____ Excerpted passage
The 2004 General Election was preceded by the Local and Regional Elections of May 25, 2003. The Socialist Party received a larger popular vote (what prompted Zapatero to claim his party had been the winner) but the People's Party obtained more government posts in councils and regional governments. In general, there were not too many changes in the results compared to those of the previous Elections held in 1999.
Some interesting data was extracted from the outcome of the election. For example, the results in the areas affected by the Prestige disaster were especially good for the People's Party. Zapatero's opponents claimed that they proved that the Government handling of the crisis had been adequate and that Zapatero's criticisms had been unfair, demagogical and electioneering.
________
____ Supplied entries
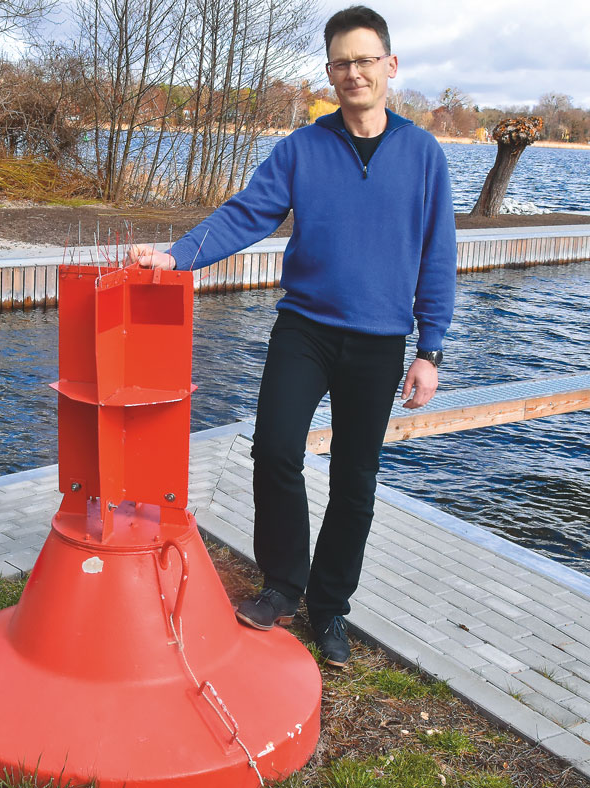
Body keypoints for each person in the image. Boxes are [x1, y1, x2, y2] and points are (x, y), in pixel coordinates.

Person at [129, 5, 457, 666]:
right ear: (330, 72)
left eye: (366, 59)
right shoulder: (303, 148)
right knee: (276, 449)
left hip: (378, 341)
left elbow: (438, 255)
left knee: (354, 479)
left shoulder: (422, 154)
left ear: (390, 68)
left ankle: (331, 607)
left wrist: (430, 350)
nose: (354, 72)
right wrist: (177, 256)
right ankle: (283, 584)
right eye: (342, 61)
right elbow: (247, 213)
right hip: (304, 329)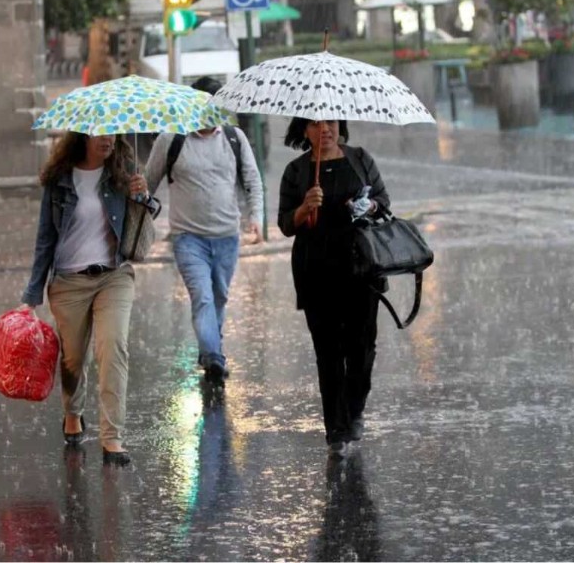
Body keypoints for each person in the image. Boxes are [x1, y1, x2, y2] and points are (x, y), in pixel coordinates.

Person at [21, 131, 151, 466]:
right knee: (73, 359)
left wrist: (142, 198)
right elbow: (44, 239)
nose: (108, 140)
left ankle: (112, 438)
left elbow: (142, 227)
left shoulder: (123, 170)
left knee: (113, 347)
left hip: (114, 275)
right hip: (69, 282)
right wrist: (32, 294)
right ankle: (72, 411)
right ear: (82, 137)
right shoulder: (60, 179)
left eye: (112, 133)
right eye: (99, 135)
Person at [277, 118, 390, 459]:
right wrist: (304, 209)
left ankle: (354, 410)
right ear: (304, 131)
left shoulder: (360, 159)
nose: (324, 128)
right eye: (315, 124)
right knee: (328, 351)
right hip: (316, 270)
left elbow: (383, 201)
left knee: (362, 347)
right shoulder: (297, 172)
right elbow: (284, 223)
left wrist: (369, 205)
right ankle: (336, 430)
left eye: (331, 122)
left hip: (360, 266)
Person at [144, 76, 264, 384]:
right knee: (203, 298)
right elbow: (149, 183)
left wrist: (256, 218)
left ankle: (210, 348)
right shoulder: (172, 139)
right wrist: (135, 206)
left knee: (220, 297)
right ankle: (213, 356)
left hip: (227, 236)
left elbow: (252, 180)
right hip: (188, 238)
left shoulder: (234, 138)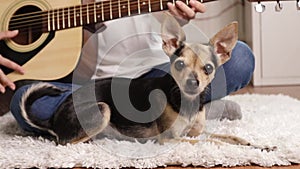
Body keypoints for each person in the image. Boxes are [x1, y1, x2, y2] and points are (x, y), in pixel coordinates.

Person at [1, 0, 254, 136]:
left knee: (240, 58)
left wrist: (177, 17)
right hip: (82, 83)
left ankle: (177, 112)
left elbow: (173, 32)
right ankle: (189, 111)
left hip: (157, 77)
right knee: (23, 98)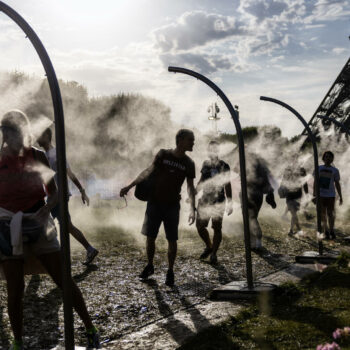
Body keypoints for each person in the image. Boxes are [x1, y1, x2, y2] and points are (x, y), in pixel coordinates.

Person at [0, 110, 100, 350]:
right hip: (7, 224)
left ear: (24, 132)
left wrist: (46, 210)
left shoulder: (37, 156)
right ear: (4, 134)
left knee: (62, 278)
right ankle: (18, 341)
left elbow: (55, 193)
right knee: (15, 288)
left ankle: (90, 327)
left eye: (17, 133)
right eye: (8, 133)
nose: (13, 140)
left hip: (38, 219)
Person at [120, 129, 196, 286]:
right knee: (150, 237)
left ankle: (170, 271)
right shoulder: (163, 154)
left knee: (172, 239)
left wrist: (193, 208)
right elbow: (148, 171)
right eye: (190, 140)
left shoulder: (189, 163)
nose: (193, 143)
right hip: (154, 203)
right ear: (180, 140)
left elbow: (190, 187)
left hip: (172, 206)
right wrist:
________
> [Required work] Continue the passage on Spain's 2003 local and regional elections from its last sentence. The records come from a separate source unrelated to this text.

> [Answer box]
Another interesting fact was the defeat of the People's Party in the Autonomous Community of Madrid. After the election, the People's Party lacked two seats in the Regional Assembly to obtain an absolute majority. This allowed an alliance of Socialists and Communists to grab the power. The situation was amply welcome by Zapatero for propagandistic reasons: until then whoever had won in Madrid had also won the next General Election. But an unexpected event happened. Two socialists MPs angry at the distribution of power in the future regional government between the Communist Party (called in Spain Izquierda Unida, United Left) and the Socialist Party started a crisis that led to the repetition of the Election in Madrid in October 2003 with the subsequent victory of the People's Party. This event has been one of the most obscure in Spanish recent democratic history. Zapatero did not accept the version of the socialist MPs and tried to explain it through a conspiratorial plot caused by speculative interests of the house building industry that would have bribed the MPs to prevent a Left-wing government. The People's Party, on the other hand, defended the theory that the anger of the two Socialist MPs was caused by a failed Zapatero's promise about the referred distribution of power within the Madrid section of the Socialist Party. That promise would have been made some months before the crisis in exchange of support for one of his more immediate collaborators (Trinidad Jiménez ), who wanted to become the Socialist candidate to Mayor of Madrid (the Spanish capital).